How Do Gaming Machines Work?

Are the reels real?

Have you ever wondered what's inside a gaming machine? The first surprise for some people is that there are no reels spinning around the modern Australian gaming machine. The reels you see are just projected on the screen. The winning or losing combination really has nothing to do with what is on the screen. It is simply a fancy way of showing you whether or not you won a prize.

What makes the machine work?

Well, apart from putting in your money, the most important component of a gaming machine is the Random Number Generator. This is part of the internal computer of the machine. And there is no prize for guessing what the Random Number Generator does. Yep, it generates random numbers! This is important because it is the random numbers that are translated into the random outcomes of the machine when you press the play button. Each time you press the button, the outcome is completely random. It doesn't matter what the previous outcomes of the gaming machine were, each button push is completely independent.

So how come I get a feeling that a machine is about to pay?

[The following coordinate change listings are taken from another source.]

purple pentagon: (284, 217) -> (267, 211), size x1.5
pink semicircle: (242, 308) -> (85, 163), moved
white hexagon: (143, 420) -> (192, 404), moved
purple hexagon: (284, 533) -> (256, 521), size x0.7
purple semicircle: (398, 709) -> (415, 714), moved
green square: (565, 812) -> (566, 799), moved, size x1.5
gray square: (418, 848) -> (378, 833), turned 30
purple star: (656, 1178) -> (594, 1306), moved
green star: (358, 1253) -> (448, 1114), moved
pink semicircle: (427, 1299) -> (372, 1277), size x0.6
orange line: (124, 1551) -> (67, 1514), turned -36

That's because something else is not completely random. And that's your brain. The brain has a good memory and it can identify patterns and trends. Emotions, such as the desire to win, can affect the brain's outcome. So the brain can sometimes give us the idea that a machine is more or less likely to pay a prize without there being any evidence to support that idea.

But I've seen it happen! Right after I got off the machine someone jumped on and won a big prize!

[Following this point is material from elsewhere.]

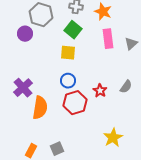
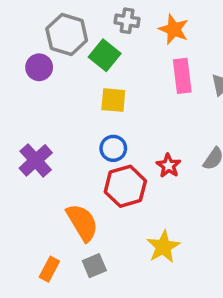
green square: (73, 30) -> (105, 55), moved
orange semicircle: (40, 108) -> (82, 223), moved, turned -40
yellow star: (113, 138) -> (163, 247), moved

OK. But it doesn't mean that the machine was somehow bursting with your money. It was just one of those random things that happen. The important thing is that you were really upset when it happened, so you remembered that occasion very clearly. What you don't remember so clearly are the many occasions when you thought you were going to win and didn't, or someone else got on the machine and they didn't win either. So we remember the big wins more than the many losses.

I thought machines were programmed to pay back a certain percentage.

Yes they are, but over the life of the machine. You need to play a few million games for the machines to get close to the percentage they are supposed to pay. Along the way, the machines will fluctuate. Sometimes they pay more, sometimes they pay less. So most times you play a gaming machine you will finish up with a lot less than the average theoretical return. Once in a while, you will win big which will make you feel really good. The rest of the time you can expect to lose.

Then is a machine more likely to pay a big prize if it hasn't paid for a while?

No, every game is the same. The machine is just as likely to pay when it hasn't paid after 5 hours of play than if it paid 5 minutes ago.

Do gaming machine makers employ teams of psychologists to make them addictive?

No they don't. It is the random nature of the games that make them attractive, and a small percentage of players find that too attractive and become addicted. The rest of us just enjoy the excitement of wondering if the next button push will win a prize. The makers of gaming machines certainly try to make them attractive. They want you to put your money in their machine rather than their competitor's. So they look at the features of the machines on the market and try to identify those features that get people to choose to play one particular machine instead of another. And those features are unfortunately addictive for a small percentage of people.

Do I have a better chance of winning if I play all the lines on a multi-line machine or play the maximum bet?

No, it doesn't matter how many lines you play or how big the bet, your chance of winning is always the same on that particular machine. If you play more lines, you'll win more often, but it is also costing you more. If you bet more, your prizes will be proportionately larger, and so will your losses.

I feel some machines pay more often than others. Should I trust my feelings?

Perhaps you should. Some machines do have a higher return to player. The general rule of thumb is the higher the denomination of the machine, the higher the return to player. For example, a $1 machine will often have a better return to player than a 1 cent machine - this is generally to encourage people to wager a higher amount. Unless you live in the ACT, where venues are required to display the theoretical return to player on each machine, you won't be able to easily find out the theoretical return to player. So your feeling that a particular machine pays more may be worth taking into account. The higher return to player, the longer you can theoretically play the machine before your money runs out.

What else is inside a gaming machine?

The gaming machine is housed in a cabinet. Insert your money in the note acceptor or coin slot and press the buttons to play. You can play a single line or multiple lines on most machines. Look at the video screen. Above it is the top box and below is the belly panel. If you are lucky your winnings will be deposited in the coin tray, or you might need to call for an attendant or take your ticket to the cashier.

If you could look inside the gaming machine you would see a cashbox where the paper money is stored and a note validator to check the money is genuine. Coins are stored in a hopper. There are computer parts including a motherboard, meters and cables. Speakers play the machine sounds and an alarm goes off if someone tries to break into the machine.

As there is just a lot of computer and technical stuff inside, you can't influence the result by stroking or hitting them, talking to them nicely or threatening them. Even lucky charms don't work.

How can I win when I play a gaming machine?

The best way to be a winner is to be realistic. Don't trust in luck. Feelings can deceive us. Expect to lose money and only gamble what you can afford. Set a limit and stick to it. Don't try to win back what you've lost. Chasing losses is for losers. Every now and then you'll come out ahead. Enjoy the feeling!